Watching TV before bed disrupts your hormones.

Our bodies aren’t used to this. A hundred years ago, nobody was gazing at screens for any amount of time during the day. The second half of the 20th century saw artificial light sources quadruple as our sleep quality dipped. The reason might be hormonal: sitting in front of screens appears to trick the body into believing it’s still daytime, as the light impairs the secretion of the hormone melatonin, which is really important for quality sleep. One study even showed a 22 percent decrease in melatonin among people engaged with screens in the hours before bed, and the effect is especially pronounced in younger people.


Watching TV makes you go to sleep later.

Let’s say you get six hours of sleep.
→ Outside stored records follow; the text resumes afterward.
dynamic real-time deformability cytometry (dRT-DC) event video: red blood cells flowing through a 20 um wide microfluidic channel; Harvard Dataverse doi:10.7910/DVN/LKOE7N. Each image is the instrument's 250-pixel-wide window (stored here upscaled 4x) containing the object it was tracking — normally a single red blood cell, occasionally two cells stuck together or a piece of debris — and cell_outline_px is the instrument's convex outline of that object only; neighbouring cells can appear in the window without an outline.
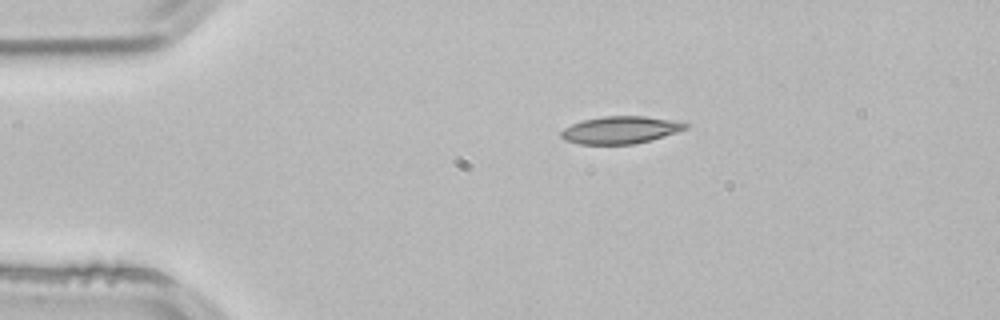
{"species": "common noctule bat (a hibernating species)", "species_latin": "Nyctalus noctula", "temperature_condition": "room temperature", "stored_images_in_passage": 2, "camera_frame_rate_fps": 3000, "um_per_image_px": 0.085, "animal": {"sex": "male", "body_mass_g": 21.5, "forearm_length_mm": 52.0}, "frame": {"image": 1, "passage_image": 1, "time_ms": 0.0, "image_size_px": [1000, 320], "cell_outline_px": [[688, 128], [652, 140], [632, 144], [580, 144], [564, 140], [560, 136], [560, 132], [564, 128], [572, 124], [584, 120], [604, 116], [644, 116], [668, 120], [688, 124]], "centroid_in_image_um": [52.69, 11.05], "position_along_channel_um": 32.3, "area_um2": 19.59}}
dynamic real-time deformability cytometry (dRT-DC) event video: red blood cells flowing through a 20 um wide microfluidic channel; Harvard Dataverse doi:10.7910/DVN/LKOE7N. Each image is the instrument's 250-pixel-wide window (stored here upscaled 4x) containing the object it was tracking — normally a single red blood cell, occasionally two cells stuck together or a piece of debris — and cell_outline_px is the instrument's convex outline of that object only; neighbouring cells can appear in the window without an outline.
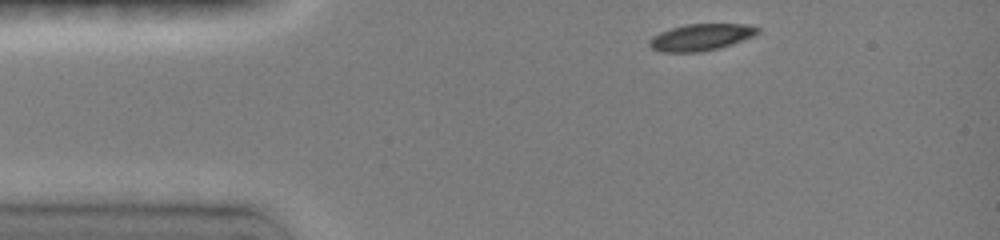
{"species": "common noctule bat (a hibernating species)", "species_latin": "Nyctalus noctula", "temperature_condition": "room temperature", "stored_images_in_passage": 6, "camera_frame_rate_fps": 3000, "um_per_image_px": 0.085, "animal": {"sex": "female", "body_mass_g": 19.0, "forearm_length_mm": 51.5}, "frame": {"image": 1, "passage_image": 1, "time_ms": 0.0, "image_size_px": [1000, 240], "cell_outline_px": [[760, 32], [752, 36], [716, 48], [700, 52], [664, 52], [652, 48], [648, 44], [648, 40], [652, 36], [660, 32], [672, 28], [688, 24], [744, 24], [760, 28]], "centroid_in_image_um": [59.52, 3.16], "position_along_channel_um": 25.5, "area_um2": 16.47}}
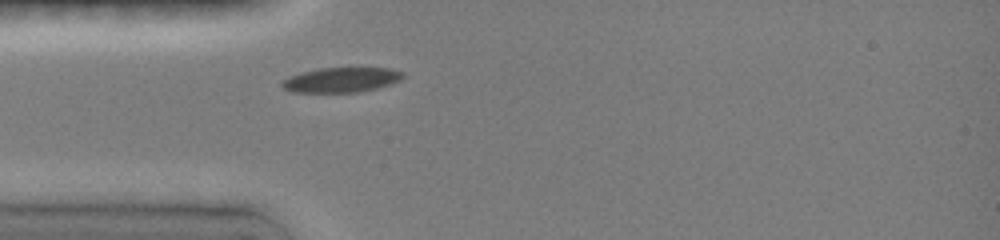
{"frame": {"image": 2, "passage_image": 6, "time_ms": 2.0, "image_size_px": [1000, 240], "cell_outline_px": [[404, 76], [400, 80], [376, 88], [356, 92], [292, 92], [284, 88], [280, 84], [284, 80], [300, 72], [320, 68], [388, 68], [404, 72]], "centroid_in_image_um": [29.01, 6.78], "position_along_channel_um": 56.0, "area_um2": 17.28}}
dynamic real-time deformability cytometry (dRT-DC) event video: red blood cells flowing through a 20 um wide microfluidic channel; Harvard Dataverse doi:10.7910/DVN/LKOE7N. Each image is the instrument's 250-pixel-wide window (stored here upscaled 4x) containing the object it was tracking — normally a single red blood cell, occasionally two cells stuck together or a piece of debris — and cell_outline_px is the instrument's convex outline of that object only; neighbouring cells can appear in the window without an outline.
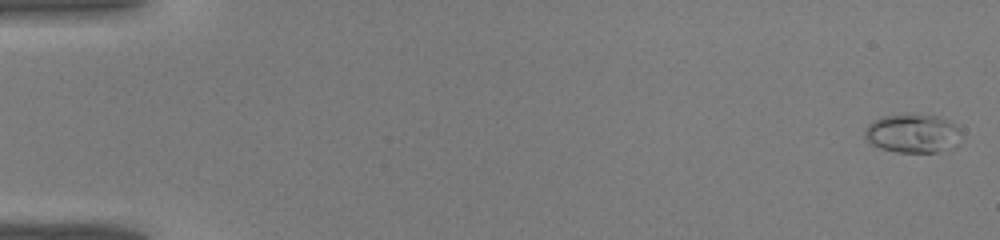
{"species": "common noctule bat (a hibernating species)", "species_latin": "Nyctalus noctula", "temperature_condition": "warm", "stored_images_in_passage": 43, "camera_frame_rate_fps": 3000, "um_per_image_px": 0.085, "animal": {"sex": "male", "body_mass_g": 19.0, "forearm_length_mm": 50.8}, "frame": {"image": 1, "passage_image": 1, "time_ms": 0.0, "image_size_px": [1000, 240], "cell_outline_px": [[956, 128], [936, 152], [900, 152], [880, 148], [872, 144], [864, 136], [864, 132], [868, 124], [884, 116], [936, 116], [952, 124]], "centroid_in_image_um": [77.27, 11.33], "position_along_channel_um": 7.7, "area_um2": 19.31}}
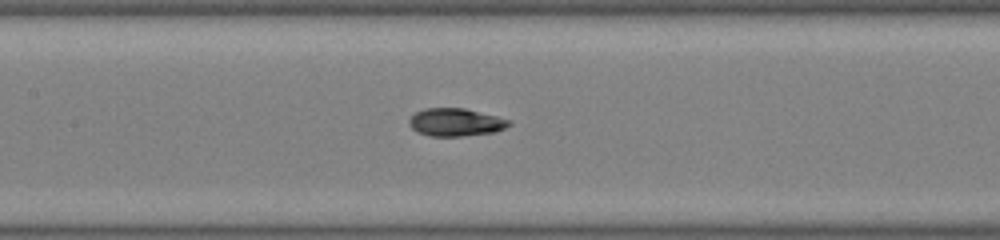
{"frame": {"image": 2, "passage_image": 21, "time_ms": 6.667, "image_size_px": [1000, 240], "cell_outline_px": [[512, 124], [496, 132], [460, 136], [432, 136], [420, 132], [412, 128], [408, 124], [408, 120], [416, 112], [424, 108], [464, 108], [512, 120]], "centroid_in_image_um": [38.75, 10.38], "position_along_channel_um": 168.6, "area_um2": 16.13}}
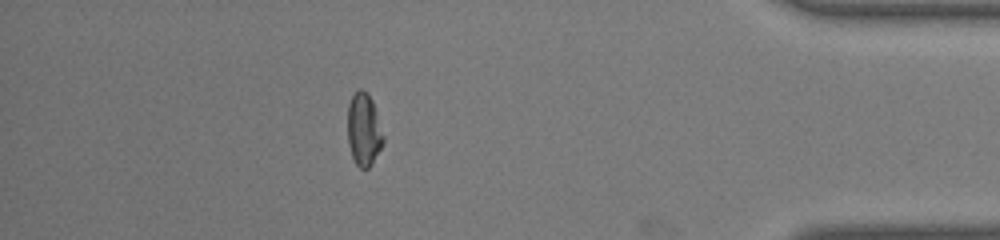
{"frame": {"image": 3, "passage_image": 38, "time_ms": 12.333, "image_size_px": [1000, 240], "cell_outline_px": [[384, 140], [372, 164], [368, 168], [360, 168], [356, 164], [352, 156], [348, 144], [348, 104], [352, 96], [360, 88], [368, 92], [372, 100], [384, 136]], "centroid_in_image_um": [30.92, 11.01], "position_along_channel_um": 404.3, "area_um2": 15.03}}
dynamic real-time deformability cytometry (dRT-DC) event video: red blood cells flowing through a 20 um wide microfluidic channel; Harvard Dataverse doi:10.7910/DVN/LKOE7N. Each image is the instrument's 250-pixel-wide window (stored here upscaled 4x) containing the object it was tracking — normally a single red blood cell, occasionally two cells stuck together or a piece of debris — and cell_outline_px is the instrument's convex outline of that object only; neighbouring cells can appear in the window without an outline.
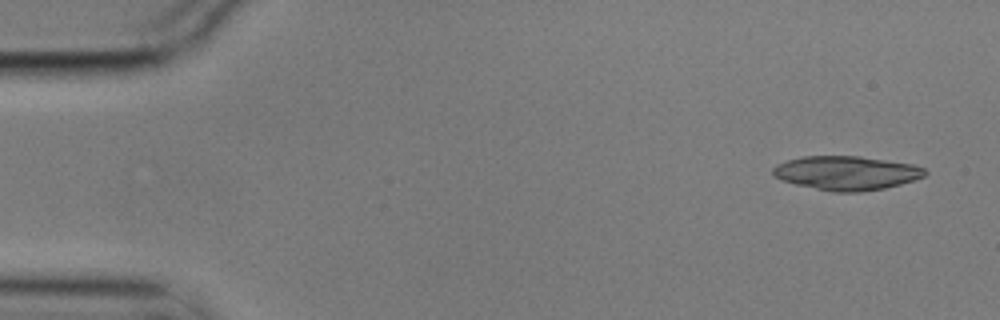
{"species": "common noctule bat (a hibernating species)", "species_latin": "Nyctalus noctula", "temperature_condition": "cold", "stored_images_in_passage": 9, "camera_frame_rate_fps": 3000, "um_per_image_px": 0.085, "animal": {"sex": "male", "body_mass_g": 17.9}, "frame": {"image": 1, "passage_image": 1, "time_ms": 0.0, "image_size_px": [1000, 320], "cell_outline_px": [[928, 172], [924, 176], [900, 184], [884, 188], [860, 192], [832, 192], [796, 184], [784, 180], [776, 176], [772, 172], [772, 168], [776, 164], [788, 160], [804, 156], [860, 156], [912, 164], [924, 168]], "centroid_in_image_um": [71.95, 14.7], "position_along_channel_um": 13.0, "area_um2": 29.88}}
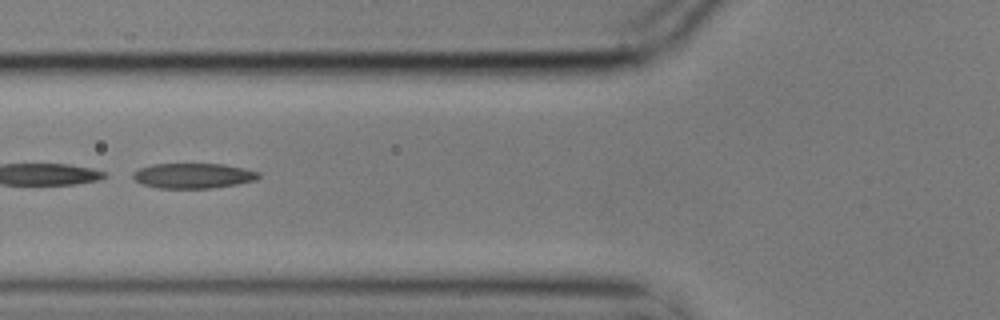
{"frame": {"image": 2, "passage_image": 6, "time_ms": 1.667, "image_size_px": [1000, 320], "cell_outline_px": [[260, 176], [256, 180], [236, 184], [212, 188], [156, 188], [144, 184], [136, 180], [132, 176], [132, 172], [140, 168], [152, 164], [224, 164], [244, 168], [260, 172]], "centroid_in_image_um": [16.43, 14.93], "position_along_channel_um": 109.4, "area_um2": 18.38}}
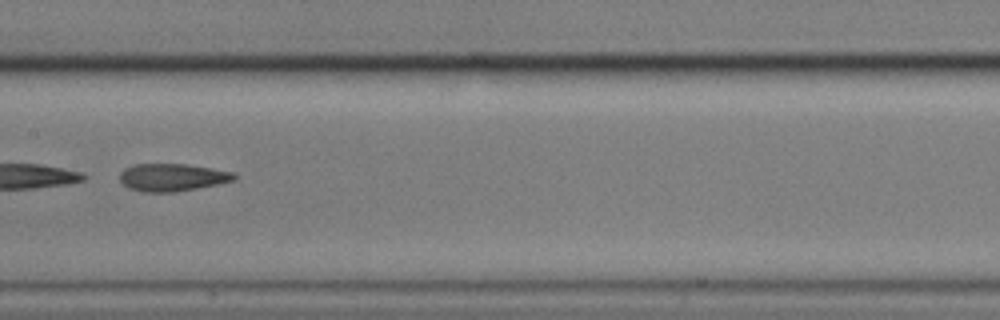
{"frame": {"image": 3, "passage_image": 8, "time_ms": 2.333, "image_size_px": [1000, 320], "cell_outline_px": [[236, 180], [176, 192], [144, 192], [128, 188], [120, 180], [120, 172], [124, 168], [132, 164], [184, 164], [212, 168], [236, 172]], "centroid_in_image_um": [14.64, 15.07], "position_along_channel_um": 192.8, "area_um2": 18.44}}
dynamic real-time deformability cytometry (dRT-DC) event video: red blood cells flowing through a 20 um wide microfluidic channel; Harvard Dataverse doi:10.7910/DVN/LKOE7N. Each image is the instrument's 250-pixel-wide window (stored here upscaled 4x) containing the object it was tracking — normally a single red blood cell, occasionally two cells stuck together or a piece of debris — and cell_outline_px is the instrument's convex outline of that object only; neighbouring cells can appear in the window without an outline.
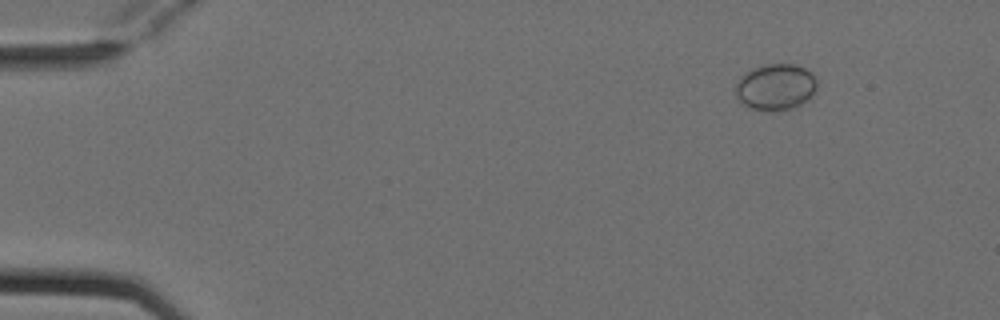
{"species": "Egyptian fruit bat (a non-hibernating species)", "species_latin": "Rousettus aegyptiacus", "temperature_condition": "cold", "stored_images_in_passage": 4, "camera_frame_rate_fps": 3000, "um_per_image_px": 0.085, "animal": {"sex": "female"}, "frame": {"image": 1, "passage_image": 2, "time_ms": 0.333, "image_size_px": [1000, 320], "cell_outline_px": [[816, 88], [812, 96], [800, 104], [792, 108], [764, 112], [748, 108], [736, 96], [736, 84], [740, 76], [744, 72], [764, 64], [792, 64], [804, 68], [812, 72], [816, 80]], "centroid_in_image_um": [65.9, 7.4], "position_along_channel_um": 19.1, "area_um2": 22.08}}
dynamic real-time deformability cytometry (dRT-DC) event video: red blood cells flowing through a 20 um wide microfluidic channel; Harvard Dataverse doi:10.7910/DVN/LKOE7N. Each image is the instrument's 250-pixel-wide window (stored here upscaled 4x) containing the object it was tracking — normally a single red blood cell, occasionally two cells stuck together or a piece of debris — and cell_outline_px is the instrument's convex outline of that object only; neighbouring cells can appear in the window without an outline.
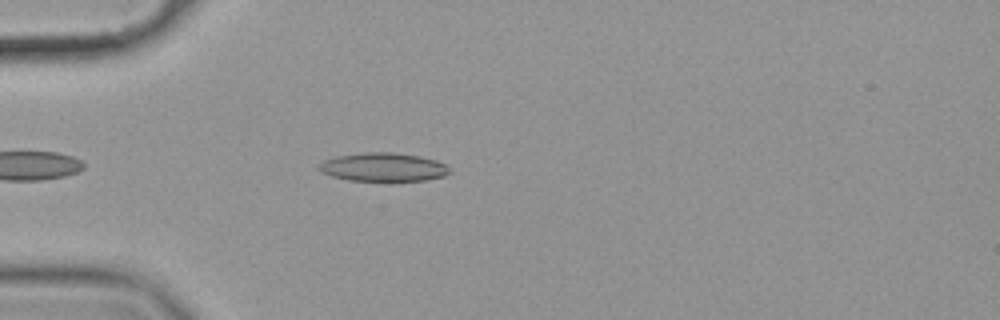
{"species": "common noctule bat (a hibernating species)", "species_latin": "Nyctalus noctula", "temperature_condition": "cold", "stored_images_in_passage": 38, "camera_frame_rate_fps": 3000, "um_per_image_px": 0.085, "animal": {"sex": "female", "body_mass_g": 19.9}, "frame": {"image": 1, "passage_image": 4, "time_ms": 1.0, "image_size_px": [1000, 320], "cell_outline_px": [[452, 172], [444, 176], [424, 180], [392, 184], [348, 180], [332, 176], [320, 172], [316, 168], [324, 160], [336, 156], [368, 152], [392, 152], [420, 156], [436, 160], [444, 164]], "centroid_in_image_um": [32.58, 14.25], "position_along_channel_um": 52.4, "area_um2": 22.66}}
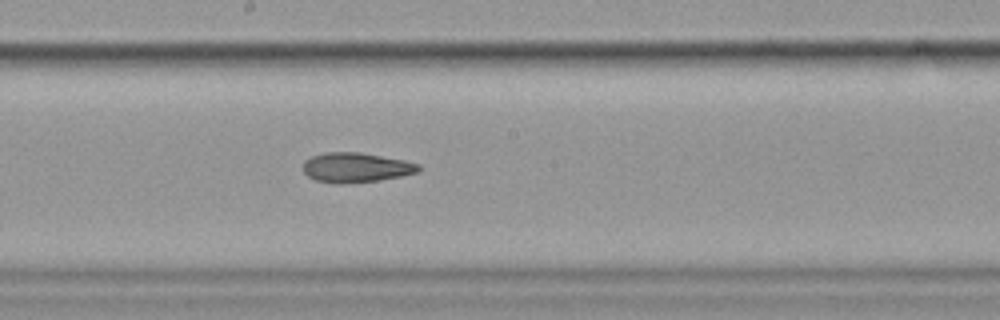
{"frame": {"image": 2, "passage_image": 19, "time_ms": 6.0, "image_size_px": [1000, 320], "cell_outline_px": [[420, 172], [380, 180], [340, 184], [316, 180], [308, 176], [304, 172], [304, 160], [312, 156], [324, 152], [360, 152], [404, 160], [420, 164]], "centroid_in_image_um": [30.27, 14.23], "position_along_channel_um": 217.9, "area_um2": 20.0}}
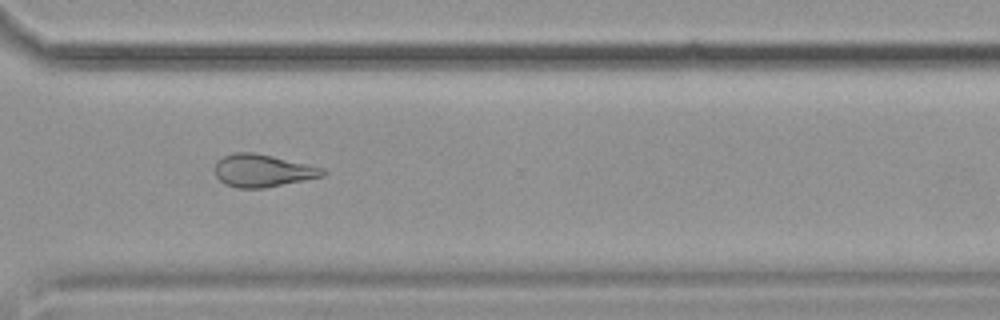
{"frame": {"image": 3, "passage_image": 30, "time_ms": 9.667, "image_size_px": [1000, 320], "cell_outline_px": [[328, 172], [324, 176], [264, 188], [236, 188], [224, 184], [216, 176], [216, 160], [224, 156], [236, 152], [252, 152], [272, 156], [324, 168]], "centroid_in_image_um": [22.33, 14.51], "position_along_channel_um": 348.3, "area_um2": 20.4}, "authors_computed_cell_mechanics": {"area_um2": 20.6346, "velocity_mm_per_s": 3.553, "shape_relaxation_time_tau1_ms": null, "shape_relaxation_time_tau2_ms": 4.9549, "deformation_change_tau1": null, "deformation_change_tau2": 0.14}}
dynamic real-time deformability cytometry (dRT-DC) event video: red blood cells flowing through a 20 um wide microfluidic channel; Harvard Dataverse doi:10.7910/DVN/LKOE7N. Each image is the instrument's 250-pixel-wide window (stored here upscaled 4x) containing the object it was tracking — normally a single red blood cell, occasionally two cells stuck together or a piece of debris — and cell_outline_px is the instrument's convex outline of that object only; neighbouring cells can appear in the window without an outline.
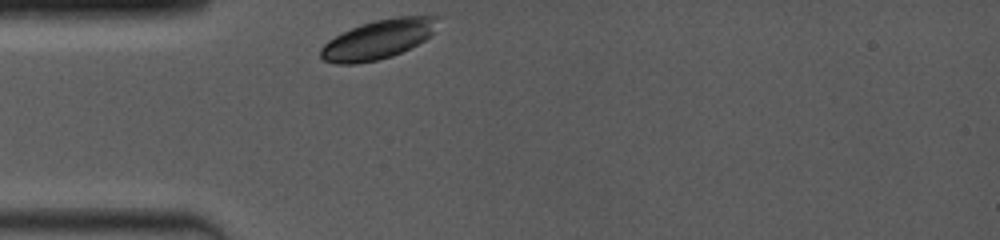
{"species": "common noctule bat (a hibernating species)", "species_latin": "Nyctalus noctula", "temperature_condition": "room temperature", "stored_images_in_passage": 13, "camera_frame_rate_fps": 4000, "um_per_image_px": 0.085, "animal": {"sex": "female", "body_mass_g": 19.0, "forearm_length_mm": 53.3}, "frame": {"image": 1, "passage_image": 1, "time_ms": 0.0, "image_size_px": [1000, 240], "cell_outline_px": [[444, 16], [432, 36], [392, 56], [376, 60], [356, 64], [336, 64], [324, 60], [320, 56], [320, 48], [328, 40], [352, 28], [376, 20], [396, 16]], "centroid_in_image_um": [32.21, 3.33], "position_along_channel_um": 52.8, "area_um2": 26.76}}
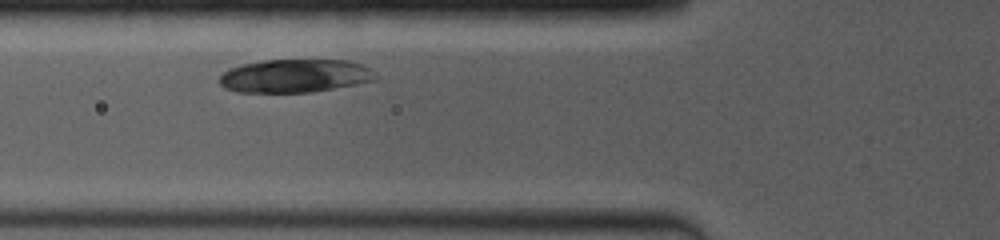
{"frame": {"image": 2, "passage_image": 8, "time_ms": 1.5, "image_size_px": [1000, 240], "cell_outline_px": [[376, 80], [356, 84], [312, 92], [236, 92], [224, 88], [220, 84], [220, 76], [228, 68], [240, 64], [264, 60], [348, 60], [360, 64], [368, 68], [376, 76]], "centroid_in_image_um": [25.02, 6.45], "position_along_channel_um": 100.8, "area_um2": 30.23}}
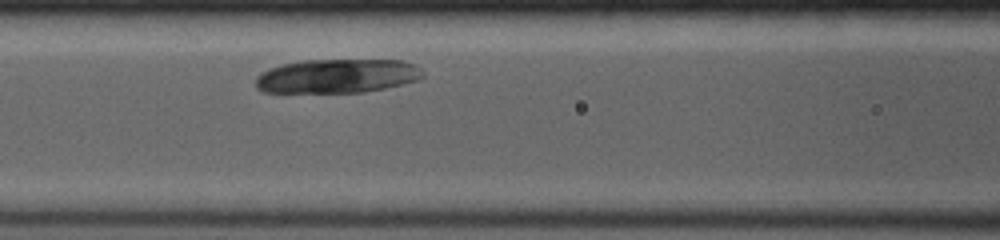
{"frame": {"image": 3, "passage_image": 12, "time_ms": 2.5, "image_size_px": [1000, 240], "cell_outline_px": [[424, 76], [420, 80], [384, 88], [364, 92], [264, 92], [256, 88], [256, 76], [260, 72], [284, 64], [304, 60], [404, 60], [420, 68], [424, 72]], "centroid_in_image_um": [28.69, 6.46], "position_along_channel_um": 137.9, "area_um2": 33.12}}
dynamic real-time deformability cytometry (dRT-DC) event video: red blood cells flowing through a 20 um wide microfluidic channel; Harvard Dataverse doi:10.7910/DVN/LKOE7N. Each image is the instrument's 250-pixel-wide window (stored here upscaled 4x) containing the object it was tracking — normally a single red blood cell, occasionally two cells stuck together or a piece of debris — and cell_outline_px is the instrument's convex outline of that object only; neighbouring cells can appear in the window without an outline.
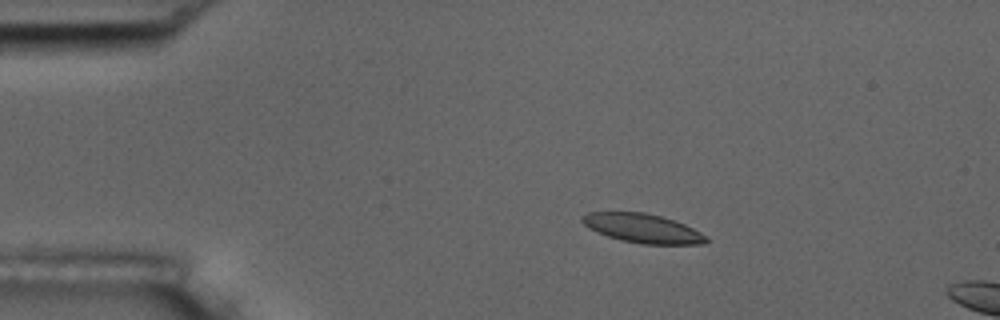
{"species": "common noctule bat (a hibernating species)", "species_latin": "Nyctalus noctula", "temperature_condition": "room temperature", "stored_images_in_passage": 4, "camera_frame_rate_fps": 3000, "um_per_image_px": 0.085, "animal": {"sex": "male", "body_mass_g": 17.5, "forearm_length_mm": 52.3}, "frame": {"image": 1, "passage_image": 3, "time_ms": 2.333, "image_size_px": [1000, 320], "cell_outline_px": [[708, 240], [704, 244], [640, 244], [620, 240], [608, 236], [588, 228], [580, 220], [580, 216], [588, 212], [644, 212], [660, 216], [684, 224], [708, 236]], "centroid_in_image_um": [54.6, 19.41], "position_along_channel_um": 30.4, "area_um2": 20.98}}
If you needed eight hours of sleep per night (and you almost certainly do), then you have a “sleep debt” of two hours. A lot of people unfortunately never balance their sleep debt, because they get less than seven hours of sleep per night, but a 2009 study of 21,475 Americans in the journal Sleep suggested that cutting pre-bedtime TV is the number one way to reduce our sleep debt. That is to say, we keep ourselves awake to watch television. If we swore off that final hour of channel surfing, it’s likely we would simply go to sleep instead of filling that time with something else—which is exactly what we should be doing.


Watching TV makes it harder to go to sleep.

It’s a matter of cognitive stimulation: flashing colors, other people’s voices, engaging storylines, breaking news, all of this and more is what you encounter with a flickering TV set—and it’s the total opposite of what you need as your day is winding down.

Despite how easy it can be to fall asleep right there on the couch, television is still one of the most stimulating activities you can undertake without actually moving, and the firing of neurons and electrical activity taking place in the brain can wind up the nervous system. Instead, seek out activities that help you wind down. Read fiction or meditate before you go to sleep, and kill all electronics at least half an hour before lights out. In the day’s final hour, let calmness call the shots.